HL4023 Advanced Studies in American Literature: American Utopias. Herland and Walden Two: A Comparison of Utopian Approaches

August 1, 2024 • 9 min read • Essay

Utopian literature has often been criticised for being overly idealistic and unrealistic. Mark R. Levin writes that:

Utopianism substitutes glorious predictions and unachievable promises for knowledge, science, and reason, while laying claim to them all. Yet there is nothing new in deception disguised as hope and nothing original in abstraction framed as progress.

(Levin 3)

However, the critical fictional utopia does not seek to make “unachievable promises” or to “deceive” readers with false promises. Utopian literature seeks to expose the underlying flaws within the author’s current society and devise meaningful solutions for them. It is a creative form of art which rejects the idea of the absolute and essential by imagining new and alternative forms of social progress.

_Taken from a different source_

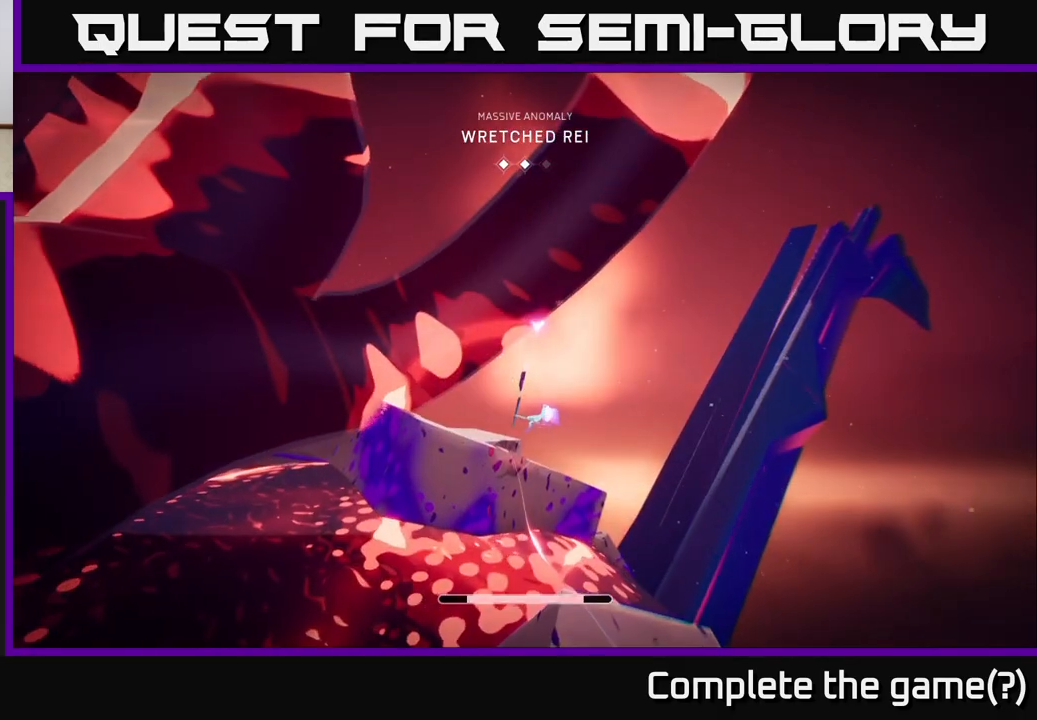
{"buttons": [], "left_stick": "up", "right_stick": "center", "events": [[50, "right_stick", "down"], [100, "right_stick", "down-left"], [183, "left_stick", "center"], [300, "right_stick", "left"], [383, "left_stick", "up"], [417, "right_stick", "center"]]}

On the topic of American utopias in fiction, writers differ in using ironic or metaphysical approaches. The ironist utopia is a subversive one: the writer “spends her time worrying about the possibility that she has been initiated into the wrong tribe, taught to play the wrong language game” (Rorty 4). In the context of utopian fiction, the writer acknowledges that their perception of society may be skewed because of their continual exposure to only one “real essence” (3). Therefore, the writer must create a new “vocabulary” by imagining an alternative and fictional society that may not be linked to the real world by continuity. The metaphysical approach is based on the idea that humans “already possess a lot of the ‘right’ final vocabulary” (5). The metaphysical writer thus posits that there is an essential essence to human nature. Therefore, they must craft their imagined utopian society to best accommodate these aspects of human nature. Metaphysical utopian novels like Thomas More’s Utopia and B.F. Skinner’s Walden Two imagine utopias that take place with continuity in the current world. Rather than depict the world in a different way, these writers offer solutions to social issues based on their assumptions on human nature.

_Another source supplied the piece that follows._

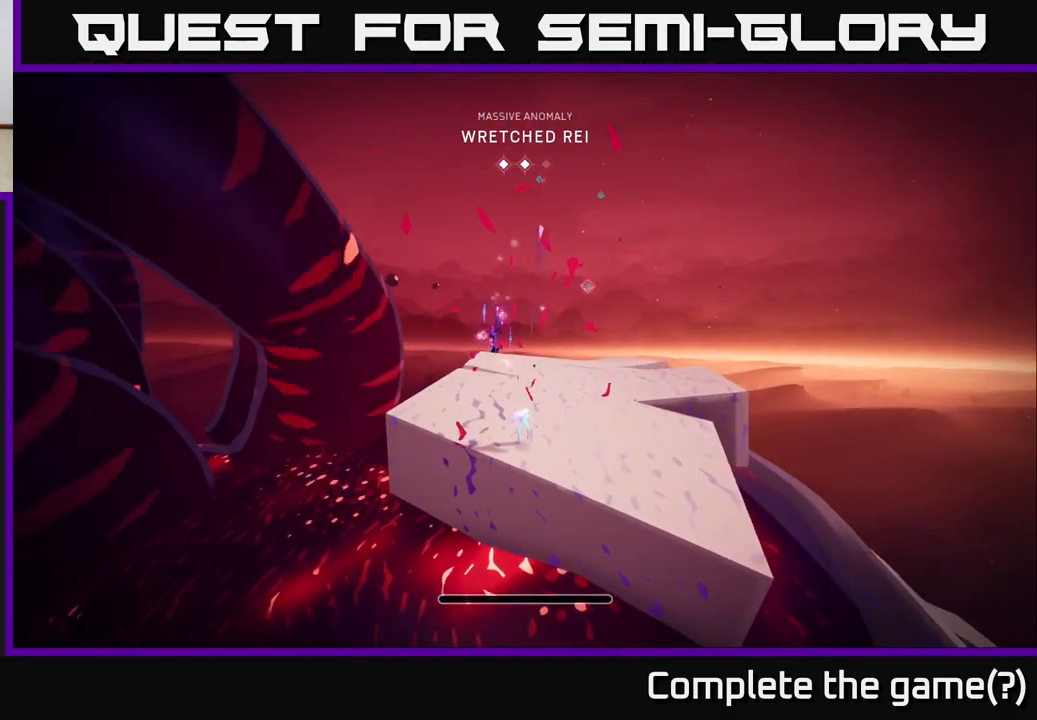
{"buttons": ["L2", "R2"], "left_stick": "up", "right_stick": "center", "events": [[283, "R2", "up"], [317, "L2", "up"], [400, "L2", "down"], [500, "R2", "down"]]}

Although the approaches to writing differ, both forms of utopian literature share a common goal of inducing the reader to imagine a better society. Neither approach is more important than the other. In this essay, I will argue that both metaphysical and ironist approaches are necessary for the “social dreaming” (Barnhill 214) that utopian literature constitutes. While ironic fiction exposes underlying oppressive power structures and the problems that accompany them, metaphysical utopian fiction also plays a role by imagining solutions to immediate and apparent social issues. Utopian fiction as a whole seeks to progress society by “embody in a literary form the concrete reality of those ideals” (Lancaster 3).

Ironist writers like Charlotte Perkins Gilman create a new world to allow readers to view society in a different light, exposing injustices. In Herland, Gilman imagines a utopia that is entirely female. Their society is communitarian and egalitarian, without having seen a man for two thousand years (Gilman 96). However, problems arise when the men Vandyck, Terry and Jeff visit Herland from the real world. The men bring with them their phallocentric notions on gender roles in society, attempting to enforce them on the women of Herland.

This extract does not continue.